In the middle of a long, useless but very mandatory phone call, my sister says: “Oh, by the way, I spent a good chunk of my afternoon reading things you wrote”.
After she explained where she had read these things, she gave me a compliment. A very rare occurrence, I may add. She actually said my writing was nice and that it resonated a lot with her.
It then hit me, that my sister is going through a very tough patch. I seldom write when I am happy. In fact, I get a writer’s block when I am happy. I just want to experience everything and rarely ever want to stop to write about it.
My sister is sad, or confused, or lost, or a seasoning mix of all these feelings that she should not be having. Because, if you’re lucky enough to have a younger sibling, especially a sister, you would want them to be happy at all times, heck you would want them to laugh in their sleep just to make sure nightmares do not draw near.
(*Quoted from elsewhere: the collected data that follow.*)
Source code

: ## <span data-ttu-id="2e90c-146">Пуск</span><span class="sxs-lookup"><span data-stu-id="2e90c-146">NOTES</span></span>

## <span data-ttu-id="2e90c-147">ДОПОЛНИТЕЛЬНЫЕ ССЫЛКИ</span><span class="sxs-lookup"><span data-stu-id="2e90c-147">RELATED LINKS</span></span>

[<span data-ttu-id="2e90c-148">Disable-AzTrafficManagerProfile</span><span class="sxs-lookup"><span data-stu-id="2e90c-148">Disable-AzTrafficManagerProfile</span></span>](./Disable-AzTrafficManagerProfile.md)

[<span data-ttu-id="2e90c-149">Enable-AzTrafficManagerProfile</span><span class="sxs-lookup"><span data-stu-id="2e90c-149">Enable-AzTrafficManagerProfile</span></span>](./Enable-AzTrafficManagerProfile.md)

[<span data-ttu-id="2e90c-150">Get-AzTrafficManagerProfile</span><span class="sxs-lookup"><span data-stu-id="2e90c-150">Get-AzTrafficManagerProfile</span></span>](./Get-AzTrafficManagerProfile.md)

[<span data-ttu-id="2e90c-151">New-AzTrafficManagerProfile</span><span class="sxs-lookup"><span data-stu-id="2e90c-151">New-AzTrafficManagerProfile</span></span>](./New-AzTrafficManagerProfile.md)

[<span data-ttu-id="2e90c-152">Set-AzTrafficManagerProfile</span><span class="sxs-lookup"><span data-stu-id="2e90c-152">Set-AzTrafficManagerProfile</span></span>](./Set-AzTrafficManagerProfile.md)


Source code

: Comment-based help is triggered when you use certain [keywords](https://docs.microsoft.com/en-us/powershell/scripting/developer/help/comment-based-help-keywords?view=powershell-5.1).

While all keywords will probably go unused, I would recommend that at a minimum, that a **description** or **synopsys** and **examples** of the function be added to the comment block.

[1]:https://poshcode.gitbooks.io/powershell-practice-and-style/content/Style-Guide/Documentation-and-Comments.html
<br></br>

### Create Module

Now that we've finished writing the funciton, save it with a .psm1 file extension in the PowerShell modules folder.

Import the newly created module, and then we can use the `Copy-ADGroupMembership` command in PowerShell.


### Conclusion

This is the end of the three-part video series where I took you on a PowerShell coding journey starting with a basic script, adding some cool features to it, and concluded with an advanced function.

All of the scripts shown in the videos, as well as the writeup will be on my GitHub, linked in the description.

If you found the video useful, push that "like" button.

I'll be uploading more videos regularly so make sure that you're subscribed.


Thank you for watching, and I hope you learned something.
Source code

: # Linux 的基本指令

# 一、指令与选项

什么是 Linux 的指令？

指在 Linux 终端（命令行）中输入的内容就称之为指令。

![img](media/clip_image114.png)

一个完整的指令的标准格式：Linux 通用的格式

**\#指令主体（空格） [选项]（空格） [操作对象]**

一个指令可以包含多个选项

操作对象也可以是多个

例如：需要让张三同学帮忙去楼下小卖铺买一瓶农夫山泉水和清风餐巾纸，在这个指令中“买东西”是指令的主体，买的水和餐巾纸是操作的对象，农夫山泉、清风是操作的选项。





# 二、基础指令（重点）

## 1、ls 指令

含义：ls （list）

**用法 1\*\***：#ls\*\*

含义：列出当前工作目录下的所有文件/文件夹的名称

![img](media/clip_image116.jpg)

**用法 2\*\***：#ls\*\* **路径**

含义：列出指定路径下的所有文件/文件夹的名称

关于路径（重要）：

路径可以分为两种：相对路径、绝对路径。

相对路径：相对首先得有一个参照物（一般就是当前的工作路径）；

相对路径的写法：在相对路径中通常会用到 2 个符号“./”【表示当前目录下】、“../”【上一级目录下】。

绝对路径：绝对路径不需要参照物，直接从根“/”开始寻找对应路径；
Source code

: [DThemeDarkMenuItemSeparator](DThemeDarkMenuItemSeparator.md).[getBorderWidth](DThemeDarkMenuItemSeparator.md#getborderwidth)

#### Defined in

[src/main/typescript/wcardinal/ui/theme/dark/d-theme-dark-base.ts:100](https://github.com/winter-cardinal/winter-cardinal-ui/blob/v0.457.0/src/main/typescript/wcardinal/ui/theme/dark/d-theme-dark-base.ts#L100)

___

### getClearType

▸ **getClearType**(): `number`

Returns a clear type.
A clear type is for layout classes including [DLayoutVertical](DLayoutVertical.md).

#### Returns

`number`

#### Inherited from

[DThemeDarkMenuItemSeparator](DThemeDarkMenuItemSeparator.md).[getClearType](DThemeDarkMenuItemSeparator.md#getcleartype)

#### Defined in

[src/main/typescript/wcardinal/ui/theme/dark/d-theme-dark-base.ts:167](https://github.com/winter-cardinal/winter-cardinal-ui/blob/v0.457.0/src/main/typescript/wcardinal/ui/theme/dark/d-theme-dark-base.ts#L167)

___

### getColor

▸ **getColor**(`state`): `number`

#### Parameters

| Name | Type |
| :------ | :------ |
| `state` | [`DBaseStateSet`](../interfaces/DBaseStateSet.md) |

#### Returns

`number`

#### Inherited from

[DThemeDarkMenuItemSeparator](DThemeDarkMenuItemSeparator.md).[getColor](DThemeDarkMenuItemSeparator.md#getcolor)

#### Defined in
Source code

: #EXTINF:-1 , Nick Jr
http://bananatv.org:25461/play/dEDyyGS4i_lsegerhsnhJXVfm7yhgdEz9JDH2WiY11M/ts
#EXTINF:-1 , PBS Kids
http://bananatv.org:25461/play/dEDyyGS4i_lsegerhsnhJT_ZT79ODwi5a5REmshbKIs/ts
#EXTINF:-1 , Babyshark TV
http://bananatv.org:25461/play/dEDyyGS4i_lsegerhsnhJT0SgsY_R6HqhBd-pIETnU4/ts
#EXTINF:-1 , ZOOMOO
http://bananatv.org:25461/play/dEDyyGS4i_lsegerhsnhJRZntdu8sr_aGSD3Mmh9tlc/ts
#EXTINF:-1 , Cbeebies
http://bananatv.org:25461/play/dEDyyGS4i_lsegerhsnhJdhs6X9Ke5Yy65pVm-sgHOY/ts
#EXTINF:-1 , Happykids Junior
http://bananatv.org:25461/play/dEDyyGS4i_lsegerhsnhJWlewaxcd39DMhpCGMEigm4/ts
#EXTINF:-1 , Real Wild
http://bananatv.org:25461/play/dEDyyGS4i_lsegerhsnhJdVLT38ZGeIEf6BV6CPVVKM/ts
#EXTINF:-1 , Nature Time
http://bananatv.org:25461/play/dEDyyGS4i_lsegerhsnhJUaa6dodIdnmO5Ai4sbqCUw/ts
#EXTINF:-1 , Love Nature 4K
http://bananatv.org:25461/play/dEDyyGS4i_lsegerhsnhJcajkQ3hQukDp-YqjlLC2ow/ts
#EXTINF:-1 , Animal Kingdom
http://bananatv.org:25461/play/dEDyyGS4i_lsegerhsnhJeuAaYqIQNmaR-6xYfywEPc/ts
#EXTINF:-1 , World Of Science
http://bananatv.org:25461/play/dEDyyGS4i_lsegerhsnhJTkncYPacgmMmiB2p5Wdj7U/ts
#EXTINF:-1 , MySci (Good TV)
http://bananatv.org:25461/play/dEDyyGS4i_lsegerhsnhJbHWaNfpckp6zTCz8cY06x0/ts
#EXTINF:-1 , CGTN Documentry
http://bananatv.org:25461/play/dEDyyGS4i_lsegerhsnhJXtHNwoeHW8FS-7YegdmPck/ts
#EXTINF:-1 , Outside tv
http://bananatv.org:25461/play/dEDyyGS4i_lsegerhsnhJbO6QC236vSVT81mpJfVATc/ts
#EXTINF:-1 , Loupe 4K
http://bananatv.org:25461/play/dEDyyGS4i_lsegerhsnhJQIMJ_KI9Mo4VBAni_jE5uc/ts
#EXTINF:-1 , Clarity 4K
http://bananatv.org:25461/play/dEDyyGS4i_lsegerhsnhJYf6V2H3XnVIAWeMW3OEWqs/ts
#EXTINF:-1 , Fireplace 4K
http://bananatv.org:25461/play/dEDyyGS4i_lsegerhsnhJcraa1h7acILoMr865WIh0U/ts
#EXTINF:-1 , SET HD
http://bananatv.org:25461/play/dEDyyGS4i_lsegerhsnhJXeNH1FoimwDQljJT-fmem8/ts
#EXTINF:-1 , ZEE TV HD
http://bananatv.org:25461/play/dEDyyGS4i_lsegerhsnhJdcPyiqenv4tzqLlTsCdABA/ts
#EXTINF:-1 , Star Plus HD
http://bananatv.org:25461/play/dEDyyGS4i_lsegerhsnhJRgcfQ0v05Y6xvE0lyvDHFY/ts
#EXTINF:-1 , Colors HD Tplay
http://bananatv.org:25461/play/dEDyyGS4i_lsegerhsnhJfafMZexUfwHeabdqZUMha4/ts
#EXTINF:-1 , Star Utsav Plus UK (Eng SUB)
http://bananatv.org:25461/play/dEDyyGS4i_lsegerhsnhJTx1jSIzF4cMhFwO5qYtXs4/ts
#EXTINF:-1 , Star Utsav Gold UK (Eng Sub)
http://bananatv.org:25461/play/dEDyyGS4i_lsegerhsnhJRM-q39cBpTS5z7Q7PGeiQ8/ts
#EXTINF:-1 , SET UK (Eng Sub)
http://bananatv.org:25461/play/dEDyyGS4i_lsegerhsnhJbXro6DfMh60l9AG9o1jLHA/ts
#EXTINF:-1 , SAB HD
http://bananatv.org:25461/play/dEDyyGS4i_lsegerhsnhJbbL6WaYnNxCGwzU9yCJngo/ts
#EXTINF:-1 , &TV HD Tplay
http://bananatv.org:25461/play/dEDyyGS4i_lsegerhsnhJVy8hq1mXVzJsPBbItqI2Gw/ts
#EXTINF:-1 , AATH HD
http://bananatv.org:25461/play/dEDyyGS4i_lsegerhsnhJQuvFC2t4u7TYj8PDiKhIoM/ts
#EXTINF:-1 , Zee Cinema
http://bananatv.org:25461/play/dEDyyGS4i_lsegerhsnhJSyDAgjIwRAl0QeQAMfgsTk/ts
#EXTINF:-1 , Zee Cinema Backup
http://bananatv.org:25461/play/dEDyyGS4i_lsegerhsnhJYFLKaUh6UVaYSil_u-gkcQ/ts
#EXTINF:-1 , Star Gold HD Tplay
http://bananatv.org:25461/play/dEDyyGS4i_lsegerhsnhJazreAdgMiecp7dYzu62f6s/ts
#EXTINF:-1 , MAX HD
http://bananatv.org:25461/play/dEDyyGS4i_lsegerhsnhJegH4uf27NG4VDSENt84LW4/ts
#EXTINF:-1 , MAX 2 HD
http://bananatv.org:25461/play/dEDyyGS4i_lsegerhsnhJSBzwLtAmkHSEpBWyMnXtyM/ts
But here is the hardest truth I’m learning: they grow up. They have their own share of battles to fight, heartbreaks to endure, disappointments that no shield can block. And maybe the role of an elder sibling isn’t to prevent those storms, but to sit with them in the rain until the clouds pass.
Watching my sister walk through immense challenges is a kind of helplessness I never knew before. I would trade places with her in an instant if I could. But I can’t. What I can do is be here. To remind her she’s not alone. To write words that she might binge-read on a sad day.
I wish I could promise that it will all get easier. I can’t. But I can promise that I’ll be here. Writing. Sitting with you in the dark until you find your light again.